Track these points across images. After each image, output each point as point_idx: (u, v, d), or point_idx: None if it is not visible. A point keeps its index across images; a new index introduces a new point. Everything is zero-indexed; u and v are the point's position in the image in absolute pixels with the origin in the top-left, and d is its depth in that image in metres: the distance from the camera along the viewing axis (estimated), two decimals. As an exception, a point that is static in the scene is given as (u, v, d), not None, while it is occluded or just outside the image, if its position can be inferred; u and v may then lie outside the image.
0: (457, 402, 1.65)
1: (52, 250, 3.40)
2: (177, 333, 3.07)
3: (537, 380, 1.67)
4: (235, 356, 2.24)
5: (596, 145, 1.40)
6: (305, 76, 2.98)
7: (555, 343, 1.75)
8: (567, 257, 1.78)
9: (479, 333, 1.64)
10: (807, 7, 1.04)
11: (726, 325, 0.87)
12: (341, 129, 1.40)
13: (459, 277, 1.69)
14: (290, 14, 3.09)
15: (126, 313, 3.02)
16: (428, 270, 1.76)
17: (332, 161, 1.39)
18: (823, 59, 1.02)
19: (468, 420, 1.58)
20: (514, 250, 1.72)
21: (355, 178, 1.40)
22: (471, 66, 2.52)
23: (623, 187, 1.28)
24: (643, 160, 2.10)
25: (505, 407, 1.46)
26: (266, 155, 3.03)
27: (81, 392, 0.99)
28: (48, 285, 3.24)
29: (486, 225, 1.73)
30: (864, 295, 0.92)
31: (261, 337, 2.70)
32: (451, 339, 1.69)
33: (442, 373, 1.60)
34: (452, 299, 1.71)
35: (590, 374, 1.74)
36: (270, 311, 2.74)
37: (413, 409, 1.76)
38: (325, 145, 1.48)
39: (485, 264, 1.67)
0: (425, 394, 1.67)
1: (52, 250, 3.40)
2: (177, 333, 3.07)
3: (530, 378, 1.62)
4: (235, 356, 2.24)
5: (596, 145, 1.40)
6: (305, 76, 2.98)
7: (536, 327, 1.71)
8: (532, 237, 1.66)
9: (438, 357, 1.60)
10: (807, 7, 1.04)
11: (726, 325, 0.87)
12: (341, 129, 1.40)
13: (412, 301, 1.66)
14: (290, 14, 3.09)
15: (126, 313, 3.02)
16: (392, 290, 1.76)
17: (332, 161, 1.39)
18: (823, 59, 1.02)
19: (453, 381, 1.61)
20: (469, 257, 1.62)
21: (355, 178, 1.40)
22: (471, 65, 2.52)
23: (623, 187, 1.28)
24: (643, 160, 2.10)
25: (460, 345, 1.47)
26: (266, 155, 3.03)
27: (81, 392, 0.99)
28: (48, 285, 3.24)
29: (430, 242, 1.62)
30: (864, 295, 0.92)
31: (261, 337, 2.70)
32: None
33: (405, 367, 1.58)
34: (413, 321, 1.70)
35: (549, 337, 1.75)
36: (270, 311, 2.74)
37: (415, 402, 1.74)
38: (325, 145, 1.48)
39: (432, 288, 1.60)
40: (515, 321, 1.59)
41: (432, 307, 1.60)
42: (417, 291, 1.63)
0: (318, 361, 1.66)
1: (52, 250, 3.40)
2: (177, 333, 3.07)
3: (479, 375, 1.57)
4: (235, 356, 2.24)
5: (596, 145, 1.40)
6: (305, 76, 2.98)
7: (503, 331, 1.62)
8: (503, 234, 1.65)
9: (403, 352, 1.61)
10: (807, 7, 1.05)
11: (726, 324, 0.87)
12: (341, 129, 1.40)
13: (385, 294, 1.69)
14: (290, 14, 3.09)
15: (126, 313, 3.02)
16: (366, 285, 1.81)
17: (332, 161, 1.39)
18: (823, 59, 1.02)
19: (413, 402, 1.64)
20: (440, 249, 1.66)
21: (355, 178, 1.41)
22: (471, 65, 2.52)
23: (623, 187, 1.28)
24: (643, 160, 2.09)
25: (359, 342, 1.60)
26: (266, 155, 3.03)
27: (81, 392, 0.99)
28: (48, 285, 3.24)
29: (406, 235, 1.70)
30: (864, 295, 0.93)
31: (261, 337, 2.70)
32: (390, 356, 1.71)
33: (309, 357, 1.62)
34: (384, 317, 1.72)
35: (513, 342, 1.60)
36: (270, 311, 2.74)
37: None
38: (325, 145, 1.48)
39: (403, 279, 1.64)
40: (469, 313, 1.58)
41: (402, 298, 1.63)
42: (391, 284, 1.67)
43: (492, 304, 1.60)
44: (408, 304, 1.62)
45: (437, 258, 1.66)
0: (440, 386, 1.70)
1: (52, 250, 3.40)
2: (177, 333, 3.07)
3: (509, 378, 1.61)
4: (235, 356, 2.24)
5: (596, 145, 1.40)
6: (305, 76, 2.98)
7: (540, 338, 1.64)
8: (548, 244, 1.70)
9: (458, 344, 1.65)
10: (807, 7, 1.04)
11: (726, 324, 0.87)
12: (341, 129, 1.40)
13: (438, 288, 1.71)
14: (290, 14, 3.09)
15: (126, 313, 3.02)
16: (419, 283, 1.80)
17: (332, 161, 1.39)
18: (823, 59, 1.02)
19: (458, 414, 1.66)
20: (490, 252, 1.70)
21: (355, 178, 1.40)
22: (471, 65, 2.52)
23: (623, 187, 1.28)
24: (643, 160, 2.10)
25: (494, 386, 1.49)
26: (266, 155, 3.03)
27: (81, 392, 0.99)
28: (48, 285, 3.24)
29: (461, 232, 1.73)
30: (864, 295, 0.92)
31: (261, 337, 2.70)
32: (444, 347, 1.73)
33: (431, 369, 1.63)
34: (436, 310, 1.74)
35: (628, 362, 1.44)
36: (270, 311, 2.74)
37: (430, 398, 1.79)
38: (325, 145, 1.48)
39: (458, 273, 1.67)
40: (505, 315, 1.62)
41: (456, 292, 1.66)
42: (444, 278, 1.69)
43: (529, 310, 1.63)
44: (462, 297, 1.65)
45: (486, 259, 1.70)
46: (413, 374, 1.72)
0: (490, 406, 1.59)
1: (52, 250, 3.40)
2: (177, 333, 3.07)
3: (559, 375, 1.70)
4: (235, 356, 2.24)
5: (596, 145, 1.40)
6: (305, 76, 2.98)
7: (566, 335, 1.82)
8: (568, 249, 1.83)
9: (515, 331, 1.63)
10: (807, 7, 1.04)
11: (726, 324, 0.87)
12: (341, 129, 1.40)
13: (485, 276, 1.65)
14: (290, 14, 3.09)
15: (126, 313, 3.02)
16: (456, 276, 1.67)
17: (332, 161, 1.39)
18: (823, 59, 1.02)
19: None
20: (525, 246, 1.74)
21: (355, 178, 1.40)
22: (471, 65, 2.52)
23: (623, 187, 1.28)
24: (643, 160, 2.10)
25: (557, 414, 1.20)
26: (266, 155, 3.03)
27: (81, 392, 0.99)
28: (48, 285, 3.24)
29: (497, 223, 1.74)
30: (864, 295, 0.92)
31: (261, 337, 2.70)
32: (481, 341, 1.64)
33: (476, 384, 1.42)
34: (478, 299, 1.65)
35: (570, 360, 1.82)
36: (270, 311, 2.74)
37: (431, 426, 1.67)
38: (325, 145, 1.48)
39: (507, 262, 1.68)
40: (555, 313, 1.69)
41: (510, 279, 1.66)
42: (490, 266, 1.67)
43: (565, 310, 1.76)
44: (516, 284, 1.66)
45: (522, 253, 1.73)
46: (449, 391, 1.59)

Problem statement: What is needed is an exact copy of every entry above.

Response area:
Track these points across images. After each image, output each point as point_idx: (u, v, d), or point_idx: None if it is not visible. A point keeps its index across images; a new index introduces a new point. Everything is zero-indexed; u and v are the point's position in the image in absolute pixels with the origin in the top-left, and d is its depth in that image in metres: the distance from the camera along the viewing axis (estimated), two decimals. As an exception, a point that is static in the scene is given as (u, v, d), not None, while it is occluded or just outside the image, if its position can be inferred; u and v may then lie outside the image.
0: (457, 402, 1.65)
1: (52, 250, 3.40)
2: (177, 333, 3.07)
3: (537, 380, 1.67)
4: (235, 356, 2.24)
5: (596, 145, 1.40)
6: (305, 76, 2.98)
7: (555, 343, 1.75)
8: (567, 257, 1.78)
9: (479, 333, 1.64)
10: (807, 7, 1.04)
11: (726, 325, 0.87)
12: (341, 129, 1.40)
13: (459, 277, 1.69)
14: (290, 14, 3.09)
15: (126, 313, 3.02)
16: (428, 270, 1.76)
17: (332, 161, 1.39)
18: (823, 59, 1.02)
19: (468, 420, 1.58)
20: (514, 250, 1.72)
21: (355, 178, 1.40)
22: (471, 66, 2.52)
23: (623, 187, 1.28)
24: (643, 160, 2.10)
25: (505, 407, 1.46)
26: (266, 155, 3.03)
27: (81, 392, 0.99)
28: (48, 285, 3.24)
29: (486, 225, 1.73)
30: (864, 295, 0.92)
31: (261, 337, 2.70)
32: (451, 339, 1.69)
33: (442, 373, 1.60)
34: (452, 299, 1.71)
35: (590, 374, 1.74)
36: (270, 311, 2.74)
37: (413, 409, 1.76)
38: (325, 145, 1.48)
39: (485, 264, 1.67)
0: (425, 394, 1.67)
1: (52, 250, 3.40)
2: (177, 333, 3.07)
3: (530, 378, 1.62)
4: (235, 356, 2.24)
5: (596, 145, 1.40)
6: (305, 76, 2.98)
7: (536, 327, 1.71)
8: (532, 237, 1.66)
9: (438, 357, 1.60)
10: (807, 7, 1.04)
11: (726, 325, 0.87)
12: (341, 129, 1.40)
13: (412, 301, 1.66)
14: (290, 14, 3.09)
15: (126, 313, 3.02)
16: (392, 290, 1.76)
17: (332, 161, 1.39)
18: (823, 59, 1.02)
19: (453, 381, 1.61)
20: (469, 257, 1.62)
21: (355, 178, 1.40)
22: (471, 65, 2.52)
23: (623, 187, 1.28)
24: (643, 160, 2.10)
25: (460, 345, 1.47)
26: (266, 155, 3.03)
27: (81, 392, 0.99)
28: (48, 285, 3.24)
29: (430, 242, 1.62)
30: (864, 295, 0.92)
31: (261, 337, 2.70)
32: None
33: (405, 367, 1.58)
34: (413, 321, 1.70)
35: (549, 337, 1.75)
36: (270, 311, 2.74)
37: (415, 402, 1.74)
38: (325, 145, 1.48)
39: (432, 288, 1.60)
40: (515, 321, 1.59)
41: (432, 307, 1.60)
42: (417, 291, 1.63)
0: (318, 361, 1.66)
1: (52, 250, 3.40)
2: (177, 333, 3.07)
3: (479, 375, 1.57)
4: (235, 356, 2.24)
5: (596, 145, 1.40)
6: (305, 76, 2.98)
7: (503, 331, 1.62)
8: (503, 234, 1.65)
9: (403, 352, 1.61)
10: (807, 7, 1.05)
11: (726, 324, 0.87)
12: (341, 129, 1.40)
13: (385, 294, 1.69)
14: (290, 14, 3.09)
15: (126, 313, 3.02)
16: (366, 285, 1.81)
17: (332, 161, 1.39)
18: (823, 59, 1.02)
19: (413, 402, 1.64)
20: (440, 249, 1.66)
21: (355, 178, 1.41)
22: (471, 65, 2.52)
23: (623, 187, 1.28)
24: (643, 160, 2.09)
25: (359, 342, 1.60)
26: (266, 155, 3.03)
27: (81, 392, 0.99)
28: (48, 285, 3.24)
29: (406, 235, 1.70)
30: (864, 295, 0.93)
31: (261, 337, 2.70)
32: (390, 356, 1.71)
33: (309, 357, 1.62)
34: (384, 317, 1.72)
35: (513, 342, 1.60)
36: (270, 311, 2.74)
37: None
38: (325, 145, 1.48)
39: (403, 279, 1.64)
40: (469, 313, 1.58)
41: (402, 298, 1.63)
42: (391, 284, 1.67)
43: (492, 304, 1.60)
44: (408, 304, 1.62)
45: (437, 258, 1.66)
0: (440, 386, 1.70)
1: (52, 250, 3.40)
2: (177, 333, 3.07)
3: (509, 378, 1.61)
4: (235, 356, 2.24)
5: (596, 145, 1.40)
6: (305, 76, 2.98)
7: (540, 338, 1.64)
8: (548, 244, 1.70)
9: (458, 344, 1.65)
10: (807, 7, 1.04)
11: (726, 324, 0.87)
12: (341, 129, 1.40)
13: (438, 288, 1.71)
14: (290, 14, 3.09)
15: (126, 313, 3.02)
16: (419, 283, 1.80)
17: (332, 161, 1.39)
18: (823, 59, 1.02)
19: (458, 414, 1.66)
20: (490, 252, 1.70)
21: (355, 178, 1.40)
22: (471, 65, 2.52)
23: (623, 187, 1.28)
24: (643, 160, 2.10)
25: (494, 386, 1.49)
26: (266, 155, 3.03)
27: (81, 392, 0.99)
28: (48, 285, 3.24)
29: (461, 232, 1.73)
30: (864, 295, 0.92)
31: (261, 337, 2.70)
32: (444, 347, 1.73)
33: (431, 369, 1.63)
34: (436, 310, 1.74)
35: (628, 362, 1.44)
36: (270, 311, 2.74)
37: (430, 398, 1.79)
38: (325, 145, 1.48)
39: (458, 273, 1.67)
40: (505, 315, 1.62)
41: (456, 292, 1.66)
42: (444, 278, 1.69)
43: (529, 310, 1.63)
44: (462, 297, 1.65)
45: (486, 259, 1.70)
46: (413, 374, 1.72)
0: (490, 406, 1.59)
1: (52, 250, 3.40)
2: (177, 333, 3.07)
3: (559, 375, 1.70)
4: (235, 356, 2.24)
5: (596, 145, 1.40)
6: (305, 76, 2.98)
7: (566, 335, 1.82)
8: (568, 249, 1.83)
9: (515, 331, 1.63)
10: (807, 7, 1.04)
11: (726, 324, 0.87)
12: (341, 129, 1.40)
13: (485, 276, 1.65)
14: (290, 14, 3.09)
15: (126, 313, 3.02)
16: (456, 276, 1.67)
17: (332, 161, 1.39)
18: (823, 59, 1.02)
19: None
20: (525, 246, 1.74)
21: (355, 178, 1.40)
22: (471, 65, 2.52)
23: (623, 187, 1.28)
24: (643, 160, 2.10)
25: (557, 414, 1.20)
26: (266, 155, 3.03)
27: (81, 392, 0.99)
28: (48, 285, 3.24)
29: (497, 223, 1.74)
30: (864, 295, 0.92)
31: (261, 337, 2.70)
32: (481, 341, 1.64)
33: (476, 384, 1.42)
34: (478, 299, 1.65)
35: (570, 360, 1.82)
36: (270, 311, 2.74)
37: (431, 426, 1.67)
38: (325, 145, 1.48)
39: (507, 262, 1.68)
40: (555, 313, 1.69)
41: (510, 279, 1.66)
42: (490, 266, 1.67)
43: (565, 310, 1.76)
44: (516, 284, 1.66)
45: (522, 253, 1.73)
46: (449, 391, 1.59)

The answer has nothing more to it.